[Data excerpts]
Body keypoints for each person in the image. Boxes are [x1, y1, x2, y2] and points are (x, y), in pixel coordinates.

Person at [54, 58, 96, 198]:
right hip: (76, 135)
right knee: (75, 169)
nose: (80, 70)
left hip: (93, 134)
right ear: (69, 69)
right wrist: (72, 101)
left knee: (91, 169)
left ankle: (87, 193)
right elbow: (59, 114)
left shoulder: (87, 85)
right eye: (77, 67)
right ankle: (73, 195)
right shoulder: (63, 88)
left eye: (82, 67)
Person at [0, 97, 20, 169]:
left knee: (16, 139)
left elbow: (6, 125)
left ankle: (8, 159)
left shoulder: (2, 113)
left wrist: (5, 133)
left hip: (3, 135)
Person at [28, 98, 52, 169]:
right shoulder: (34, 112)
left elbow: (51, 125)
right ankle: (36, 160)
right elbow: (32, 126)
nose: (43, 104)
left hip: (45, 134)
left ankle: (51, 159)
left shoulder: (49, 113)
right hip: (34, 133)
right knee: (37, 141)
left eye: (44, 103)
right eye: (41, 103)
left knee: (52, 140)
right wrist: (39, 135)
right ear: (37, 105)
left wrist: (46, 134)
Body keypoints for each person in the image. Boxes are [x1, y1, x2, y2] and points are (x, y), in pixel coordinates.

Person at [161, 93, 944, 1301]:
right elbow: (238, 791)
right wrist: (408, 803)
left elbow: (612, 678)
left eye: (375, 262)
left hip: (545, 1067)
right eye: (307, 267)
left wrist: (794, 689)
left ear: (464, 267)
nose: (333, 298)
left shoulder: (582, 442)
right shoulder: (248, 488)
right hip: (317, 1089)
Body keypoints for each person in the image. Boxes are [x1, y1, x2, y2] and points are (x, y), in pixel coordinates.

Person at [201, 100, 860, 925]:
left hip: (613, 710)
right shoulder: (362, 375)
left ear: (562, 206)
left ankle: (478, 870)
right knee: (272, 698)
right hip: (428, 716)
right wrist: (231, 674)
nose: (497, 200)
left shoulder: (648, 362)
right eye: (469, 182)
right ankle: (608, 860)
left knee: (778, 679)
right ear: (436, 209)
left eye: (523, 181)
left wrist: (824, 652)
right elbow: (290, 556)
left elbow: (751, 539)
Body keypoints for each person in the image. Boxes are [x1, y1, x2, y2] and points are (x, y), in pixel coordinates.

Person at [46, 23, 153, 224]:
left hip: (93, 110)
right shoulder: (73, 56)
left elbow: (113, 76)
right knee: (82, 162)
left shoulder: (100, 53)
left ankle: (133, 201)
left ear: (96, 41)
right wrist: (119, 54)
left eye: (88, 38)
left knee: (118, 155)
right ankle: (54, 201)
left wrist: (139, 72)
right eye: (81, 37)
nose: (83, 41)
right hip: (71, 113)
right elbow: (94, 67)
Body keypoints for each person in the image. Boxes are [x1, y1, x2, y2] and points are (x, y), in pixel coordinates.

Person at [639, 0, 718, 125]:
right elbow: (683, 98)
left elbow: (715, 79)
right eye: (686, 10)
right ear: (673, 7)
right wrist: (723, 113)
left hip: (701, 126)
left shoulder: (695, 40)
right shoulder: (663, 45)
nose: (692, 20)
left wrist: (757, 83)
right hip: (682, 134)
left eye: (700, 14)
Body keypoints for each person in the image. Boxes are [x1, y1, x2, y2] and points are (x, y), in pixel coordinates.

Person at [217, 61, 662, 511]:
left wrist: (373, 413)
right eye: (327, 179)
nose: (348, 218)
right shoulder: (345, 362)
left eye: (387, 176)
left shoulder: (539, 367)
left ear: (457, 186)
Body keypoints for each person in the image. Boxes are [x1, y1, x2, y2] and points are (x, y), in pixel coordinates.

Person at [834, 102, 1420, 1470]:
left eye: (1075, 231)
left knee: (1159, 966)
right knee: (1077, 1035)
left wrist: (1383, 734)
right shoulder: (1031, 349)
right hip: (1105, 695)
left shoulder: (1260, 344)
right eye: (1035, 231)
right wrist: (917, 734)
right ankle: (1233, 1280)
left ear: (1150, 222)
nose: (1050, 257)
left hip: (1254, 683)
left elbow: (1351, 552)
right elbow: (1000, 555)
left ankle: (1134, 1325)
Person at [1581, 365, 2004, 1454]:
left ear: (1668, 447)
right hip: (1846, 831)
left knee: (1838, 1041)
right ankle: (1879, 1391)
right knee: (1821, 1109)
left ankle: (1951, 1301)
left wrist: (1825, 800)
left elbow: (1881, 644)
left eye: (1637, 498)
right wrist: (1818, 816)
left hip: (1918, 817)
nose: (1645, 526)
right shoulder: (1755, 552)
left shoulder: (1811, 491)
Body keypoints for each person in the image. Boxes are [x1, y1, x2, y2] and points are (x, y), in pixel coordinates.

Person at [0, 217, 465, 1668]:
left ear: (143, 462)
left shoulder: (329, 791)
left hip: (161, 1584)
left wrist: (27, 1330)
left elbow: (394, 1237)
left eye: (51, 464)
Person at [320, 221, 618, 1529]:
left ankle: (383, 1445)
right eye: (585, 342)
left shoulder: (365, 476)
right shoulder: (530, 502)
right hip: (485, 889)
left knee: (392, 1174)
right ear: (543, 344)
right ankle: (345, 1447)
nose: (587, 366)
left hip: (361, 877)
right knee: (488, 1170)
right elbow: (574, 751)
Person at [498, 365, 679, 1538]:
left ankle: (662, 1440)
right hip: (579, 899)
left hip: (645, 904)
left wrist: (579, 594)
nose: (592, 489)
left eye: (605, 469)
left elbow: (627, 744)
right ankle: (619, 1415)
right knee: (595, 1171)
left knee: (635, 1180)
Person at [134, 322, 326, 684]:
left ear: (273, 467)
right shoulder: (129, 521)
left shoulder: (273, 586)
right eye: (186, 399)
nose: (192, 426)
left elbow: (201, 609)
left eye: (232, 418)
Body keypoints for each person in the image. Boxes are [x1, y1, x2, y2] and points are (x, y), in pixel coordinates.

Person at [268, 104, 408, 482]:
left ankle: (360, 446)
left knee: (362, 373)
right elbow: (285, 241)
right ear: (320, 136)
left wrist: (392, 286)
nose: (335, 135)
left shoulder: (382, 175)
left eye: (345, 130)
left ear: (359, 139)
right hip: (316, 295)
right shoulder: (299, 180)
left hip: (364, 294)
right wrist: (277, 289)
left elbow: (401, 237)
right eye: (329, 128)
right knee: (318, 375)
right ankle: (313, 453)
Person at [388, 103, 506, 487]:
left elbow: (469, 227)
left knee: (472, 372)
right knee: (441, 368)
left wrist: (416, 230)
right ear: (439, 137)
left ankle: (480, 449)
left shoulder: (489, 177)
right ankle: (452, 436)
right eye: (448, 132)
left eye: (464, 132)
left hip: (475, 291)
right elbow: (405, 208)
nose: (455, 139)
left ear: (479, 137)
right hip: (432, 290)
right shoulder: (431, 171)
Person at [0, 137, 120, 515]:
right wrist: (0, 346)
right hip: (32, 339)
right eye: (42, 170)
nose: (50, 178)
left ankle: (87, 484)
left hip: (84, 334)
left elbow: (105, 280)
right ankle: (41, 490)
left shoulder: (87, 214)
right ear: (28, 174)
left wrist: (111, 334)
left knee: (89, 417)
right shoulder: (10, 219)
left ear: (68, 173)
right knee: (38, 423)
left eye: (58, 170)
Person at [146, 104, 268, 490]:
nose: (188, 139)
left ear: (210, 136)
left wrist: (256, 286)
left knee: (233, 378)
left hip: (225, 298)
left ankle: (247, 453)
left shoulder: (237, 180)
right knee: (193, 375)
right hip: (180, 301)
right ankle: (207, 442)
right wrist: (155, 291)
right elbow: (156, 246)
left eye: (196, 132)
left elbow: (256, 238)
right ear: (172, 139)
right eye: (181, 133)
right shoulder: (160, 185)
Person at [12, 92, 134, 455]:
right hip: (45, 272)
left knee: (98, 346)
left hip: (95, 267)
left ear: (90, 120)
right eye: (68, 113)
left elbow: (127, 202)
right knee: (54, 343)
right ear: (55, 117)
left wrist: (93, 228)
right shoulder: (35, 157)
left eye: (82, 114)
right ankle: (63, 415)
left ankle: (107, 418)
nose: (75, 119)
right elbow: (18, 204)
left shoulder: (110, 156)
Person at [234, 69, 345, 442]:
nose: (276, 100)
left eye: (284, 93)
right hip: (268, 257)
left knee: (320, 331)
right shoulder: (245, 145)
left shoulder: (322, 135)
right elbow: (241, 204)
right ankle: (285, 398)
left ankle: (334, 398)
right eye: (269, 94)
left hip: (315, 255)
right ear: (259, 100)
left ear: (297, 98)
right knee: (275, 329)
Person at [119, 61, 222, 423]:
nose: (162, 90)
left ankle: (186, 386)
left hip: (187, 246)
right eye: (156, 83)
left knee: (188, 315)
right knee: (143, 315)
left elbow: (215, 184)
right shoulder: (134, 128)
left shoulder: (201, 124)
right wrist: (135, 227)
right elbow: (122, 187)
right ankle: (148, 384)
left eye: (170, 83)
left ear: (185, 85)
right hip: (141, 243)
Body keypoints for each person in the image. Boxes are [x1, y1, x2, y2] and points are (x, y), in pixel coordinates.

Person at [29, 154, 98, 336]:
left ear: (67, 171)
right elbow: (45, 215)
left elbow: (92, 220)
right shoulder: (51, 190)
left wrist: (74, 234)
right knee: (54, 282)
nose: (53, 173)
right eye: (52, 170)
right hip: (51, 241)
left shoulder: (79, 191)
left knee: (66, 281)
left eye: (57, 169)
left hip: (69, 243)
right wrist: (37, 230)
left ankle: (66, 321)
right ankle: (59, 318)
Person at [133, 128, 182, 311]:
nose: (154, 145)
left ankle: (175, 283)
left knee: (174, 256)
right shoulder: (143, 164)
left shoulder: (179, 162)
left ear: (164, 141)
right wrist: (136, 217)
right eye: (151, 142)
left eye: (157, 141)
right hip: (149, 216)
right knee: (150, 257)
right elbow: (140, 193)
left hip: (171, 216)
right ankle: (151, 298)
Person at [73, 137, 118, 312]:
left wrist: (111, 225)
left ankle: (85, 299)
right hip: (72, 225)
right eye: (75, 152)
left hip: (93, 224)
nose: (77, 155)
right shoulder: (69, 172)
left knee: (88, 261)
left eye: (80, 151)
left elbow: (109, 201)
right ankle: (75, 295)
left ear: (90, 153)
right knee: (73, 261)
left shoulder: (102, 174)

#### Task directions:
Set down, exactly as they stand above, the lines starting with the line with "right shoulder: (134, 128)" and going on through the line with "left knee: (174, 256)", and no others.

#### Expected answer:
right shoulder: (134, 128)
left shoulder: (201, 124)
right wrist: (135, 227)
right elbow: (122, 187)
right ankle: (148, 384)
left eye: (170, 83)
left ear: (185, 85)
right hip: (141, 243)
Body keypoints for each person in the image. Boxes are [x1, y1, x2, y2] and points are (x, y), in pixel coordinates.

Person at [29, 154, 98, 336]:
left ear: (67, 171)
right elbow: (45, 215)
left elbow: (92, 220)
right shoulder: (51, 190)
left wrist: (74, 234)
right knee: (54, 282)
nose: (53, 173)
right eye: (52, 170)
right hip: (51, 241)
left shoulder: (79, 191)
left knee: (66, 281)
left eye: (57, 169)
left hip: (69, 243)
right wrist: (37, 230)
left ankle: (66, 321)
right ankle: (59, 318)
Person at [133, 128, 182, 311]:
nose: (154, 145)
left ankle: (175, 283)
left knee: (174, 256)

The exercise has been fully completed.